TERBIUM, ter'bi-um, _n._ a rare metal found in certain yttrium minerals.--_adj._ TER'BIC.

TERCE, t[.e]rs, _n._ (_Scots law_) a widow's right, where she has no conventional provision, to a liferent of a third of the husband's heritable property: the office of the third hour, which should be said between sunrise and noon. [_Tierce_.]

TERCEL, t[.e]rs'el, _n._ Same as TIERCEL.

TERCENTENARY, t[.e]r-sen'te-n[=a]-ri, _adj._ including or relating to an interval of three hundred years.--_n._ the 300th anniversary of anything.--_adj._ TERCENTEN'NIAL.

TERCET, ter'set, _n._ a triplet.

TERCINE, ter'sin, _n._ (_bot._) a layer of the primine coat of an ovule.

### [Information provided]
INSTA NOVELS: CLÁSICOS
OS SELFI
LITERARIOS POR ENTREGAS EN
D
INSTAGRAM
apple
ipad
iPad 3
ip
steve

### [Action item]
Write out the dictionary entries from TERBIUM through TERCINE in full, keeping every word, mark and bracket unchanged. Work from the dictionary entries alone and set the listing aside.

### [Answer space]
TERBIUM, ter'bi-um, _n._ a rare metal found in certain yttrium minerals.--_adj._ TER'BIC.

TERCE, t[.e]rs, _n._ (_Scots law_) a widow's right, where she has no conventional provision, to a liferent of a third of the husband's heritable property: the office of the third hour, which should be said between sunrise and noon. [_Tierce_.]

TERCEL, t[.e]rs'el, _n._ Same as TIERCEL.

TERCENTENARY, t[.e]r-sen'te-n[=a]-ri, _adj._ including or relating to an interval of three hundred years.--_n._ the 300th anniversary of anything.--_adj._ TERCENTEN'NIAL.

TERCET, ter'set, _n._ a triplet.

TERCINE, ter'sin, _n._ (_bot._) a layer of the primine coat of an ovule.